Selain melukis, Kustiyah kerap menjadi waktra dalam lukisan potret karya kawan-kawannya—antara lain Gregorius Sidharta, Sutopo, Sudarso, Sunarto P.R., Edhi Sunarso, dan Trubus. Mengingat nama-nama yang mengisi sebuah periode dalam sejarah seni rupa Indonesia ini, minimnya pencatatan tentang aktivitas seni Kustiyah sebagai sejawat mereka layak dipertanyakan. Dalam penelusuran tiga peneliti Kustiyah (yang percakapannya divideokan bersama Ary “Jimged” Sendy, M. Revaldi, dan Prima Rusdi, 2021), timbul pertanyaan: Saat melukis potret dirinya, di mana Kustiyah berdiri? Saat menjadi model untuk lukisan kawan-kawannya, di mana Kustiyah berdiri? “Di belakang kanvas” adalah jawaban yang mewadahi dinamika kemungkinan posisi Kustiyah. Ada setidaknya dua arti: Pertama, Kustiyah yang berdiri di belakang kanvas sembari memegang kuas dan melukis. Dan, kedua, Kustiyah yang hadir di belakang kanvas sembari berpose.
Di belakang kanvas juga menjadi judul presentasi khusus di ARTJOG 2023 Motif: Lamaran. Dua cukil kayu, tiga gambar, dan sembilan lukisan Kustiyah di sana dipinjam dari Griya Seni Hj. Kustiyah Edhi Sunarso. Sepanjang hayatnya, ia terus berkarya, aktif dalam pelbagai organisasi perhelatan seni, senang merangkai bunga, dan piawai merancang baju mulai dari motif sampai modelnya. Pada 2006, ia berpameran untuk terakhir kalinya dan enam tahun kemudian meninggal dunia. Pada 2015, keluarganya memajang banyak karyanya di Griya Seni Hj. Kustiyah Edhi Sunarso, di Jombor, Yogyakarta. Sejauh ini, Hyphen— telah mencatat 110 karya Kustiyah, kebanyakan lukisan. Dengan kata lain, seumur hidup Kustiyah, ia bertekun di belakang kanvas.

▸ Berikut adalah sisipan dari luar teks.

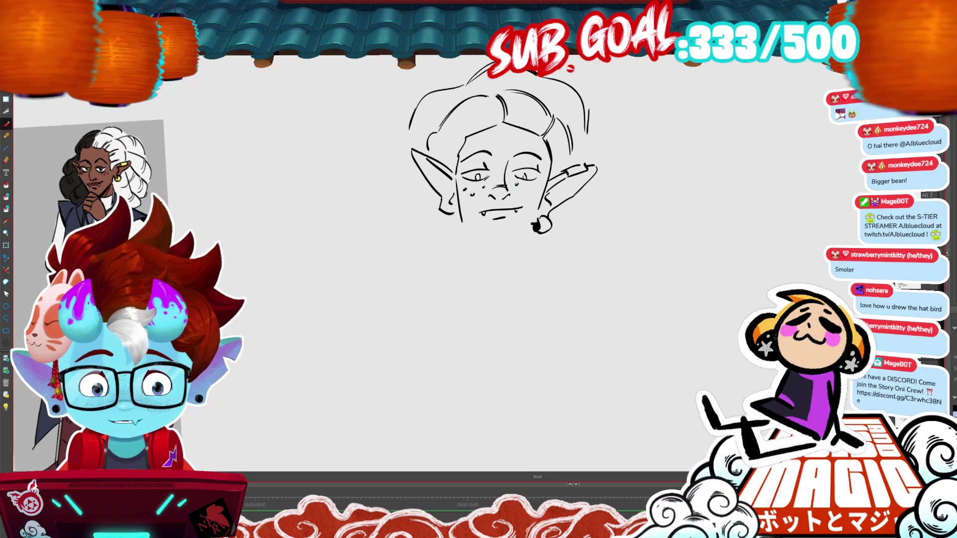
{"action": "left_click", "coordinate": [529, 188]}
{"action": "left_click", "coordinate": [535, 186]}
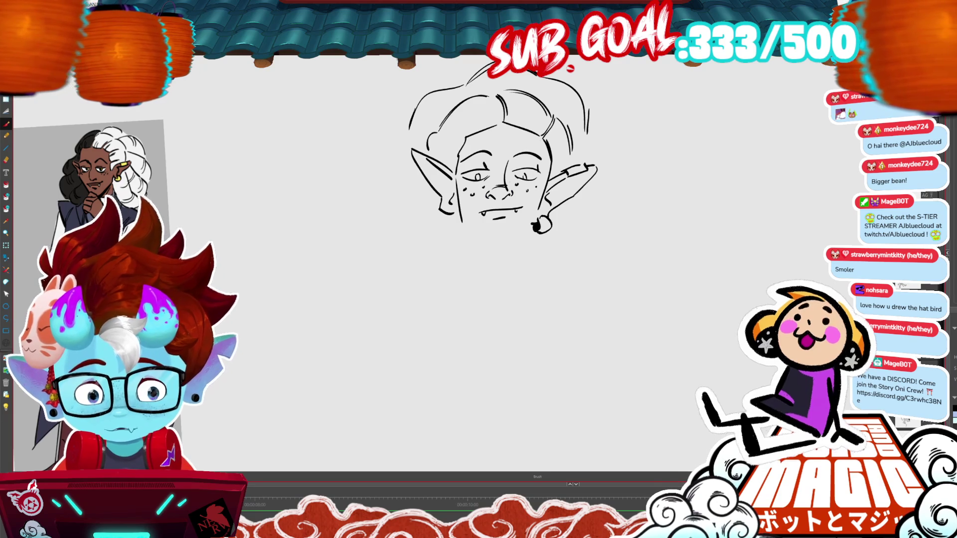
Step: Redraw the nose bridge between the eyes and select the left eyebrow stroke
{"action": "left_click_drag", "start_coordinate": [644, 229], "coordinate": [674, 259]}
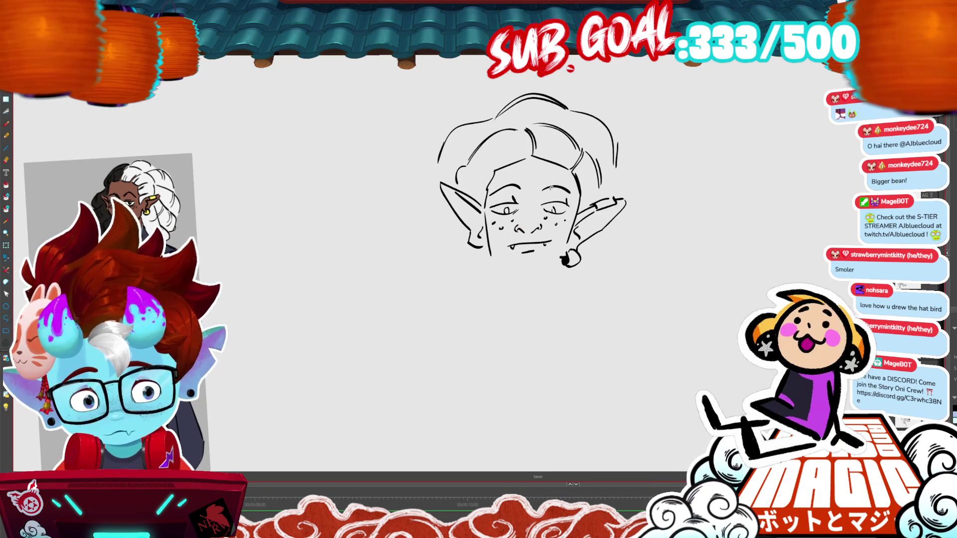
{"action": "key", "text": "ctrl+z"}
{"action": "left_click_drag", "start_coordinate": [539, 228], "coordinate": [532, 201]}
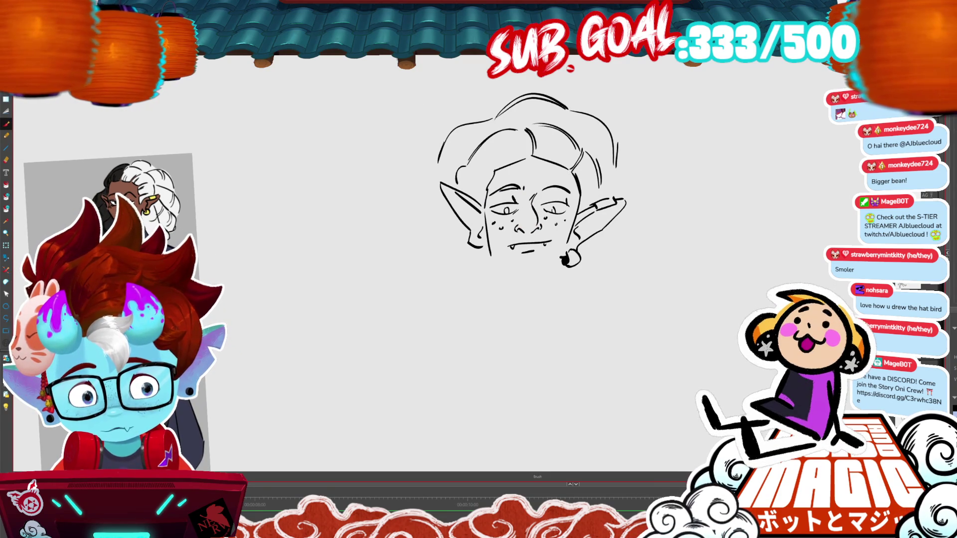
{"action": "key", "text": "alt+s"}
{"action": "left_click", "coordinate": [506, 182]}
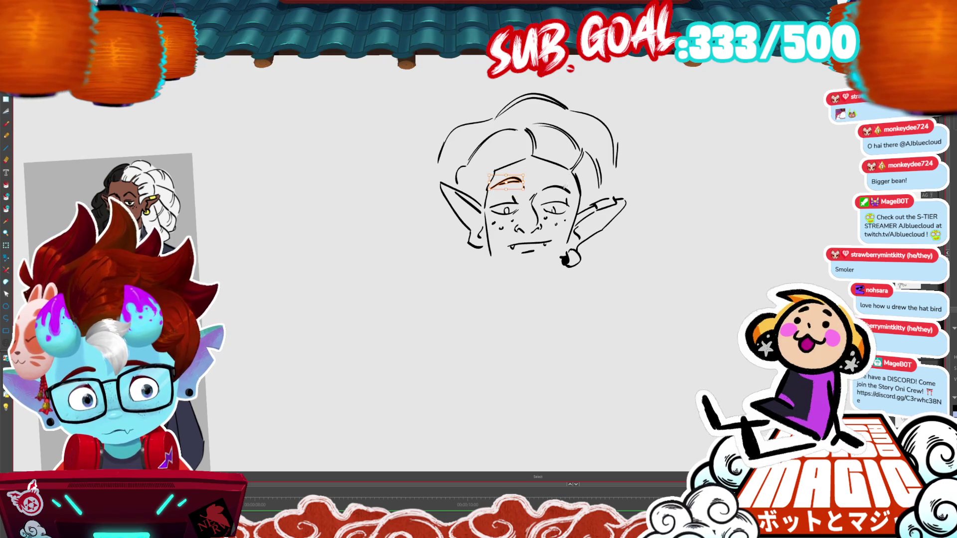
{"action": "key", "text": "ctrl+minus"}
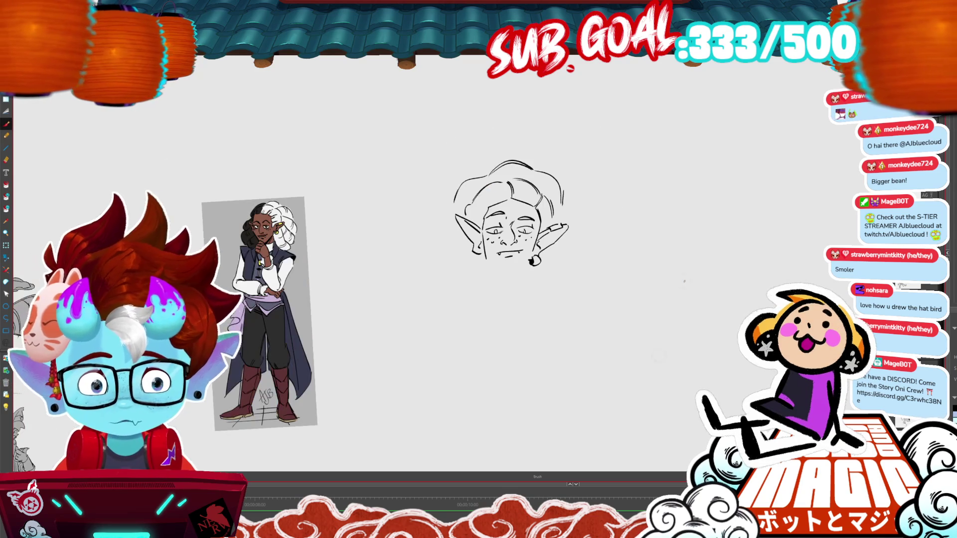
Step: Draw flowing hair down the left side of the head and out on the right
{"action": "key", "text": "alt+s"}
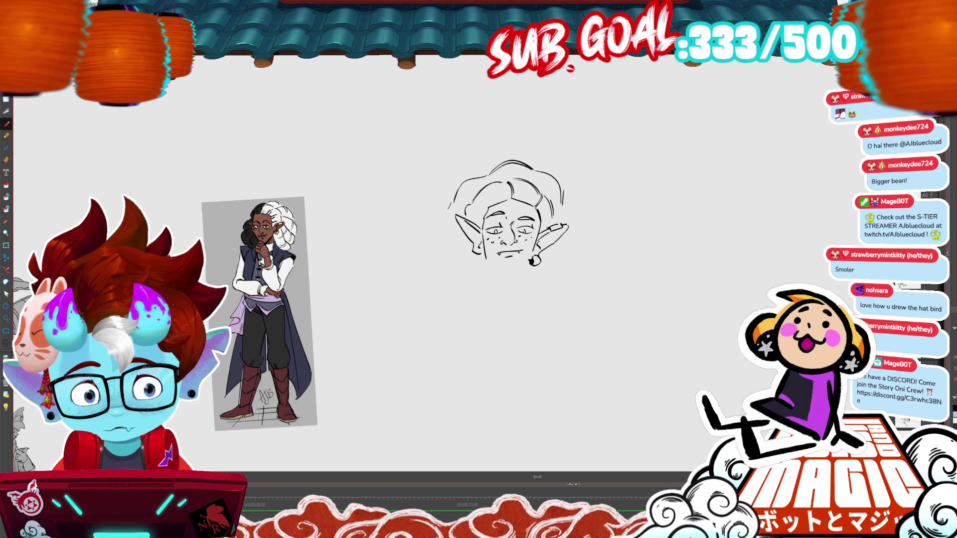
{"action": "key", "text": "m"}
{"action": "left_click", "coordinate": [433, 219]}
{"action": "left_click_drag", "start_coordinate": [424, 223], "coordinate": [418, 253]}
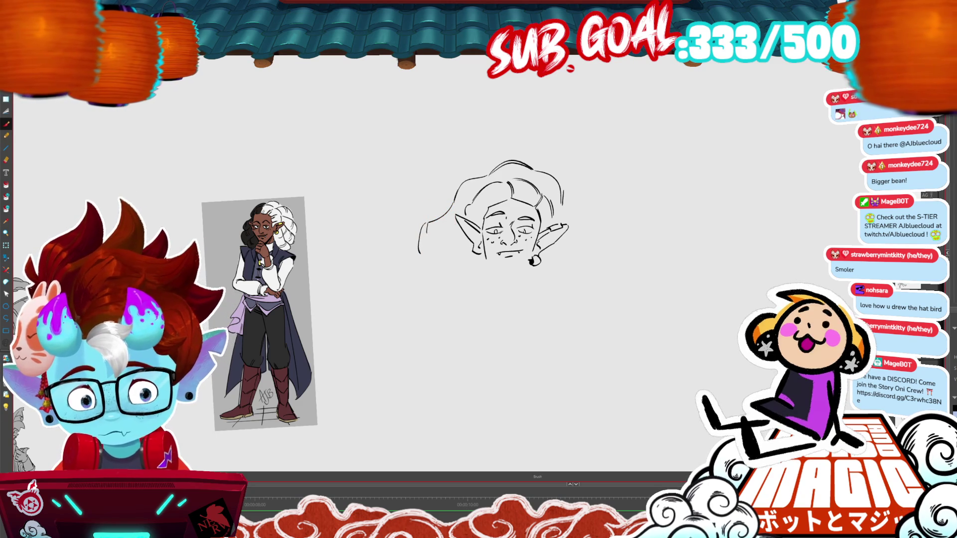
{"action": "left_click_drag", "start_coordinate": [421, 253], "coordinate": [457, 232]}
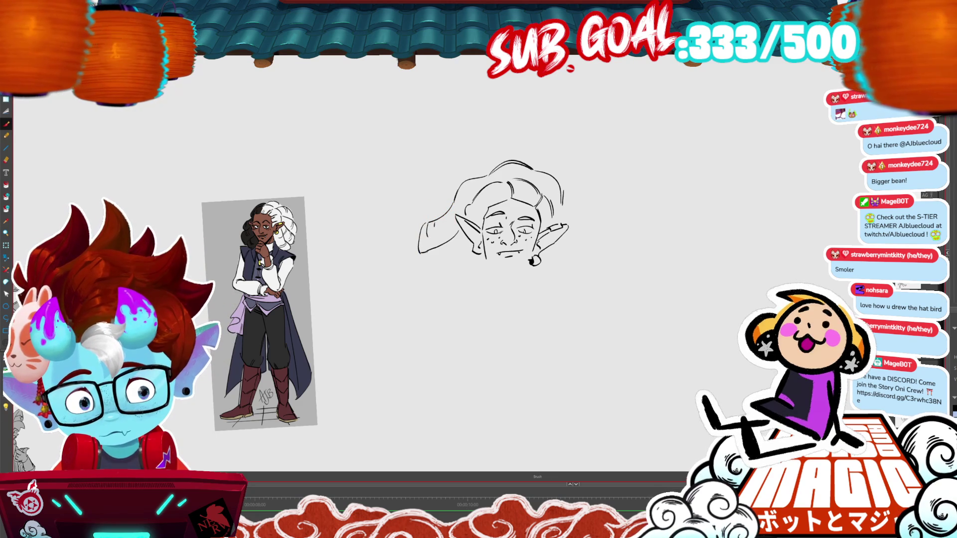
{"action": "left_click_drag", "start_coordinate": [428, 268], "coordinate": [446, 270]}
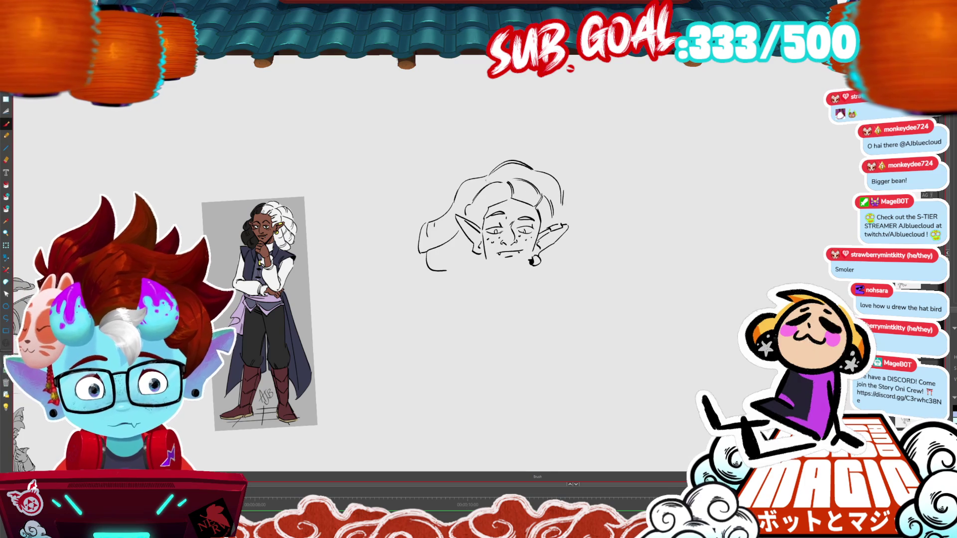
{"action": "left_click_drag", "start_coordinate": [454, 200], "coordinate": [458, 209]}
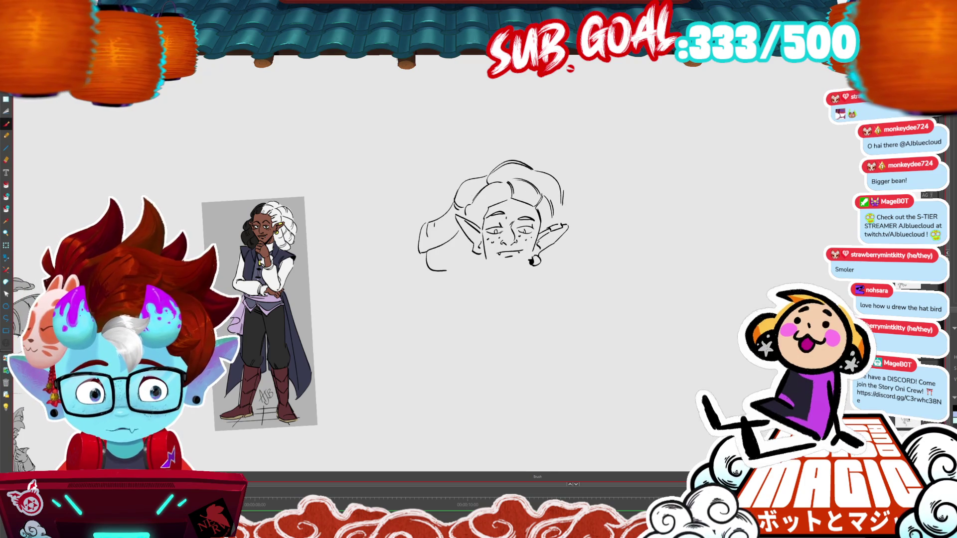
{"action": "left_click_drag", "start_coordinate": [563, 209], "coordinate": [593, 239]}
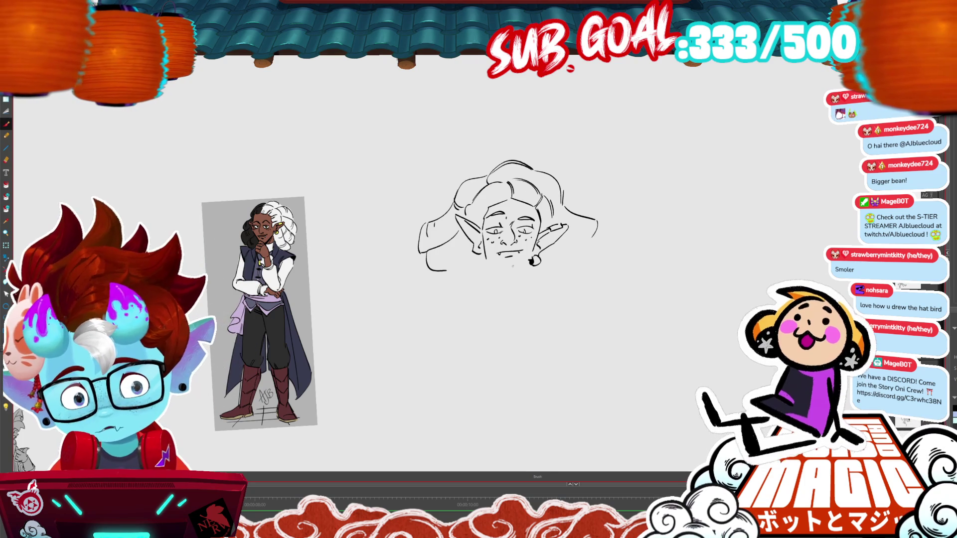
Step: Draw a new jaw and chin line plus two long strokes below the face
{"action": "left_click_drag", "start_coordinate": [482, 257], "coordinate": [508, 277]}
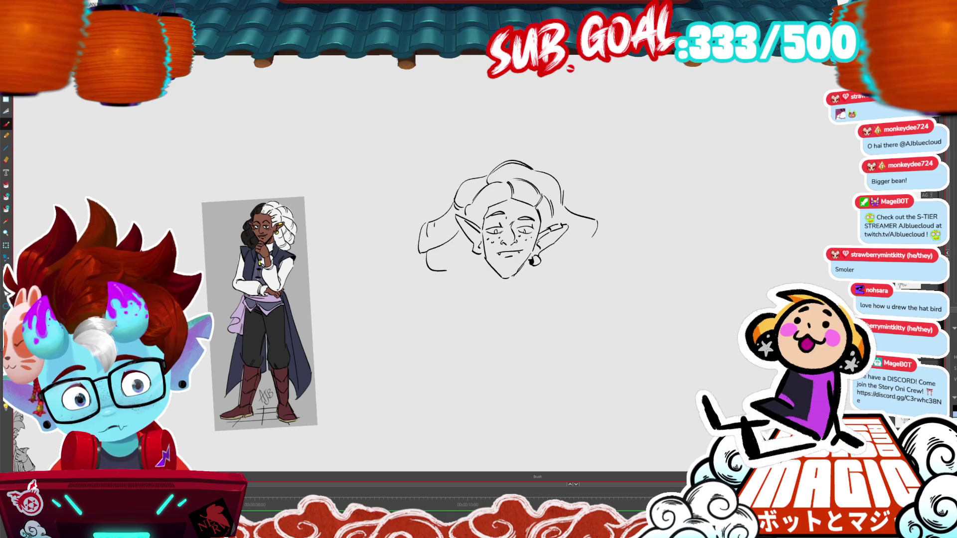
{"action": "left_click_drag", "start_coordinate": [500, 273], "coordinate": [512, 284]}
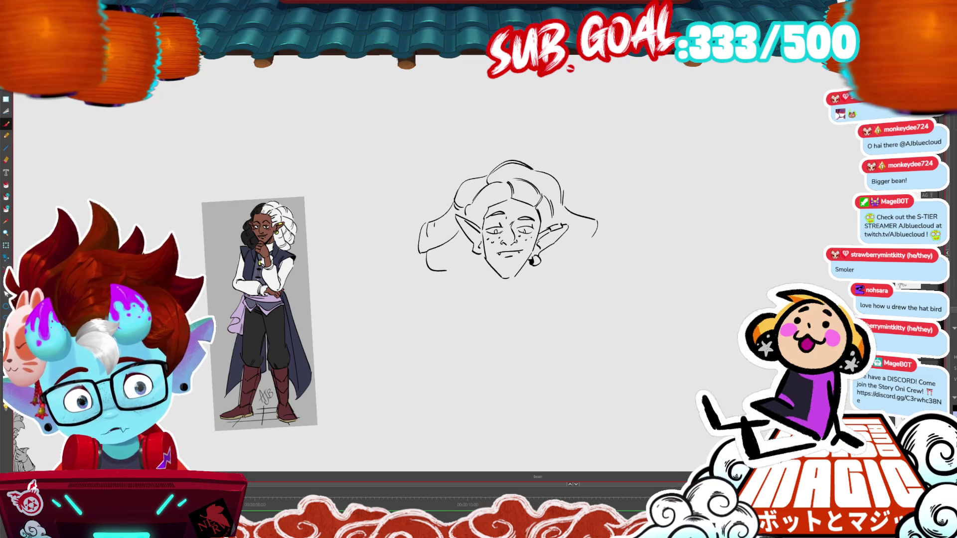
{"action": "key", "text": "ctrl+d"}
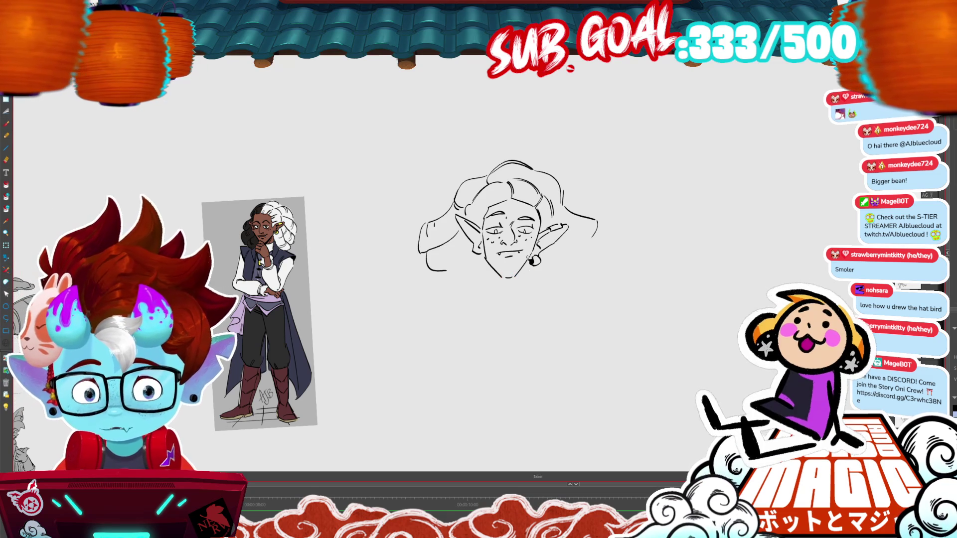
{"action": "key", "text": "b"}
{"action": "mouse_move", "coordinate": [455, 293]}
{"action": "left_mouse_down"}
{"action": "mouse_move", "coordinate": [562, 306]}
{"action": "mouse_move", "coordinate": [556, 315]}
{"action": "left_mouse_up"}
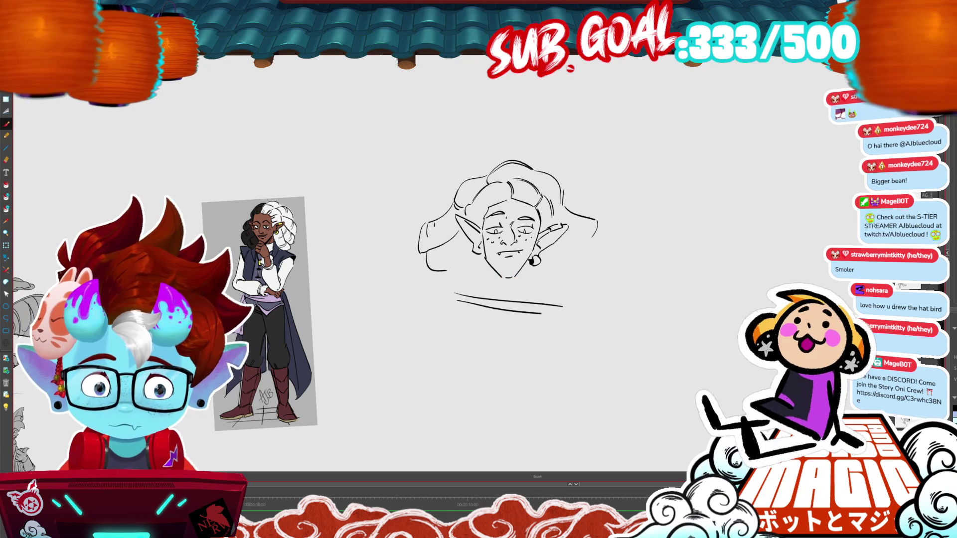
Step: Draw a curved neck line below the hair on the right
{"action": "key", "text": "ctrl+minus"}
{"action": "key", "text": "m"}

Hyphen— (terdiri dari Akmalia Rizqita “Chita”, Grace Samboh, Pitra Hutomo, Rachel K. Surijata, dan Ratna Mufida) menelusuri kekaryaan Kustiyah dengan motif senarai rasa penasaran. Bagaimana mungkin, dengan intensitas kekaryaan itu, tak pernah secercah pun kami membaca mengenai Kustiyah? Dari mana kita mengenal praktik kawan-kawannya yang melukiskan Kustiyah? Mengapa sumber-sumber ini tak membicarakan sang model yang juga pelukis? Apakah ini kesengajaan atau kelalaian penulisan sejarah? Bagaimana kita bisa membaca praktik Kustiyah hari ini? Di mana kita bisa memosisikan kelindan peran dan praktiknya? Dan seterusnya.
Dalam salah satu album foto keluarga yang tersimpan di Griya Seni Hj. Kustiyah Edhi Sunarso, ada sebuah potret Kustiyah di ruang keluarga rumahnya. Laiknya seorang model yang berpose untuk dilukis, Bu Kus duduk anggun di atas kursi rotan. Ia mengenakan kebaya, bersampir selendang, bersanggul, dan kakinya bertangkup seolah ingin menonjolkan balutan batiknya yang paripurna. Di dinding belakangnya, tampak tiga buah lukisannya sendiri: Wayang (1969), Kamboja merah (1969), dan Barong (1968).
Waktra (subject matter) lukisan yang terakhir adalah topeng barong dari Bali dimana ia dikenakan oleh para penari dalam ritual-ritual keagamaan Hindu. Barong adalah niskala (salinan rupa) binatang gaib dan sakral. Bagi para pelancong, topeng barong adalah salah satu buah tangan Bali yang bisa jadi hiasan di rumah-rumah mereka, sekaligus penanda bahwa mereka pernah singgah di Bali. Pelukis Kartika (l. Jakarta, 1934) pernah menceritakan pesiarnya ke Bali bersama Bu Kus, pada 1968. Dari perjalanan ini Bu Kus juga membawa pulang sepotong Bali untuk mewarnai praktik melukisnya. Mulai dari topeng barong, kegemarannya pada bunga kamboja, laporan pandangan matanya seputar upacara adat dan arsitektur, sampai dengan eloknya bentangalam (landscape) pantai, perahu-perahu.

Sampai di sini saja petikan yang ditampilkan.